Up to 10,000 Jetstar and Qantas passengers were disrupted yesterday by the return of the same giant volcanic ash cloud that caused havoc for airlines last week.
And more trouble lies ahead today, as both airlines announced last night that they were cancelling domestic and international flights in New Zealand until at least noon.
Although the cloud, from a Chilean volcano, remained high enough for Air New Zealand and other airlines such as Cathay Pacific to choose to fly beneath it, the Civil Aviation Authority fears it may linger over the country for at least another two days.
"It's not moving to the east very quickly so I think we'll have at least a couple - maybe three - days of this," the authority's meteorological manager, Peter Lechner, said late yesterday.
"The ash cloud condition is not going to be any different tomorrow."
But Mr Lechner said the cloud, which is on its second circuit of the Southern Hemisphere and also disrupted flights around Australia on Tuesday, was high enough for airlines to operate safely beneath it.
"It's still quite navigable - it constrains their operations and means they have to fly lower, costing more in fuel and probably a bit more in terms of navigation, but it's a perfectly reasonable decision to fly below the cloud."
Air New Zealand estimates it needs to burn about 10 per cent more fuel than normal to keep flying, although it says it is keeping a constant watch on conditions and will not put its aircraft through volcanic ash.
Mr Lechner said that unlike a lower cloud which accompanied it last week and which was also spewed out of the Puyehue-Cordon Caulle, the unwelcome return visitor appeared to be trapped by the atmosphere at about 6100 metres above sea level.
Qantas resumed operations yesterday afternoon from Sydney, Melbourne and Canberra.
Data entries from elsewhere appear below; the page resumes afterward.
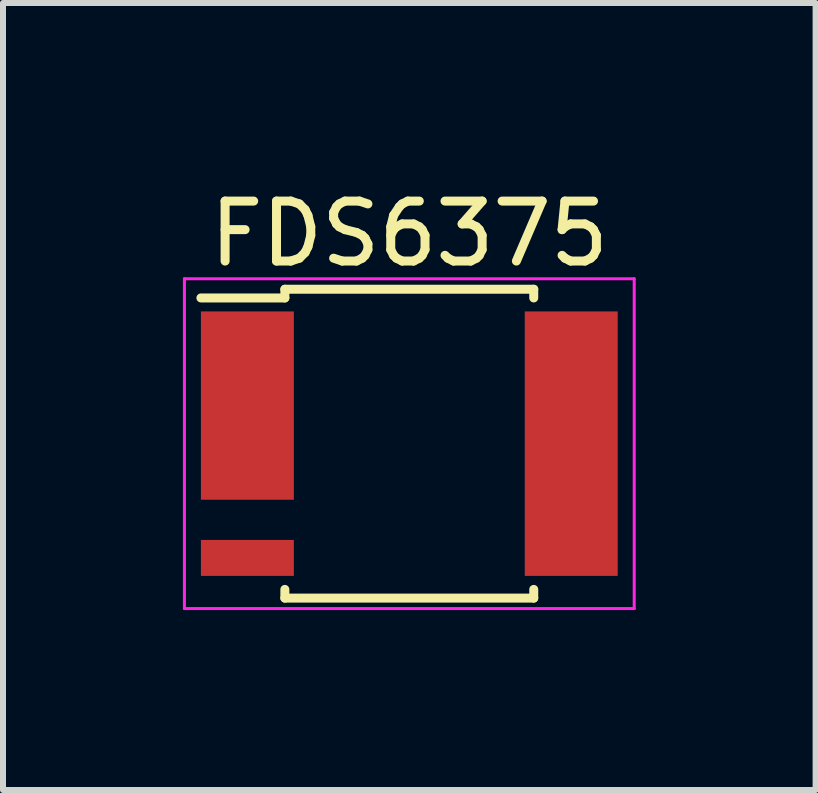
<source format=kicad_pcb>
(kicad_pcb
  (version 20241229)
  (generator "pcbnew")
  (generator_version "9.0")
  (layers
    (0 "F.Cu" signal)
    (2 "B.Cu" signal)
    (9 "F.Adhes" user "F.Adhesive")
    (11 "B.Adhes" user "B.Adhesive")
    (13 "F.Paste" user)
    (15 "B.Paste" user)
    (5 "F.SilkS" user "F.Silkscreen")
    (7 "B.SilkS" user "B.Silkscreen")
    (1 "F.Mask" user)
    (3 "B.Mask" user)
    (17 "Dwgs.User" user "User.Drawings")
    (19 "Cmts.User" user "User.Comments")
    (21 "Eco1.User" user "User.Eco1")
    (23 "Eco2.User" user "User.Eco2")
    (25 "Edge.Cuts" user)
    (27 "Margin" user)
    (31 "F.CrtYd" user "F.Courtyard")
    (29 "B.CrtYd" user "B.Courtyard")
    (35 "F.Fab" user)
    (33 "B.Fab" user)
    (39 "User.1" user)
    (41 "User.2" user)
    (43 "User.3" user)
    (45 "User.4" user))
  (footprint "FDS6375"
    (layer "F.Cu")
    (at 3.775 4.348)
    (property "Reference" "FDS6375" (at 0 -3.5 0) (layer "F.SilkS") (effects (font (size 1 1) (thickness 0.15))))
    (attr smd)
    (fp_line (start -2.075 -2.575) (end -2.075 -2.43) (stroke (width 0.15) (type solid)) (layer "F.SilkS"))
    (fp_line (start -2.075 -2.575) (end 2.075 -2.575) (stroke (width 0.15) (type solid)) (layer "F.SilkS"))
    (fp_line (start -2.075 -2.43) (end -3.475 -2.43) (stroke (width 0.15) (type solid)) (layer "F.SilkS"))
    (fp_line (start -2.075 2.575) (end -2.075 2.43) (stroke (width 0.15) (type solid)) (layer "F.SilkS"))
    (fp_line (start -2.075 2.575) (end 2.075 2.575) (stroke (width 0.15) (type solid)) (layer "F.SilkS"))
    (fp_line (start 2.075 -2.575) (end 2.075 -2.43) (stroke (width 0.15) (type solid)) (layer "F.SilkS"))
    (fp_line (start 2.075 2.575) (end 2.075 2.43) (stroke (width 0.15) (type solid)) (layer "F.SilkS"))
    (fp_line (start -3.75 -2.75) (end -3.75 2.75) (stroke (width 0.05) (type solid)) (layer "F.CrtYd"))
    (fp_line (start -3.75 -2.75) (end 3.75 -2.75) (stroke (width 0.05) (type solid)) (layer "F.CrtYd"))
    (fp_line (start -3.75 2.75) (end 3.75 2.75) (stroke (width 0.05) (type solid)) (layer "F.CrtYd"))
    (fp_line (start 3.75 -2.75) (end 3.75 2.75) (stroke (width 0.05) (type solid)) (layer "F.CrtYd"))
    (pad "1" smd rect (at -2.7 -0.635) (size 1.55 3.14) (layers "F.Cu" "F.Mask" "F.Paste"))
    (pad "2" smd rect (at -2.7 1.905) (size 1.55 0.6) (layers "F.Cu" "F.Mask" "F.Paste"))
    (pad "3" smd rect (at 2.7 0) (size 1.55 4.41) (layers "F.Cu" "F.Mask" "F.Paste")))
  (gr_rect
    (start -3 -3)
    (end 10.55 10.123)
    (stroke (width 0.1) (type default))
    (fill no)
    (layer "Edge.Cuts")))
</source>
However, both it and Jetstar decided to cancel all flights in New Zealand airspace.
Jetstar cancelled 28 domestic flights and 10 across the Tasman and Qantas, its parent airline, grounded about 26 transtasman flights.
Although Jetstar said it put extra staff on duty at its call centre to deal with an avalanche of inquiries, Aucklander Katherine Binning said she was put on hold for 86 minutes yesterday morning while trying to make alternative arrangements for travel to Melbourne.
She said that after she finally got through, an airline representative who was unable to advise whether extra flights would eventually be provided hung up on her.
"He said hang on a minute and the next minute he cut me off - I was so enraged."
Mrs Binning said she received no notice from the airline that her flight yesterday morning was to be cancelled, and she had to make two calls to Jetstar on Tuesday night before that information was confirmed.
She has been offered a flight on Saturday, but will have to return on Wednesday morning, cutting a day out of time she was planning to spend visiting her daughter in Melbourne.
She said a call centre member told her on Tuesday night that if she wanted to spend an extra day in Australia, she would have to pay more money, which she believed was grossly unfair.
A Jetstar spokesman said the airline was doing what it could to accommodate the wishes of as many people as possible.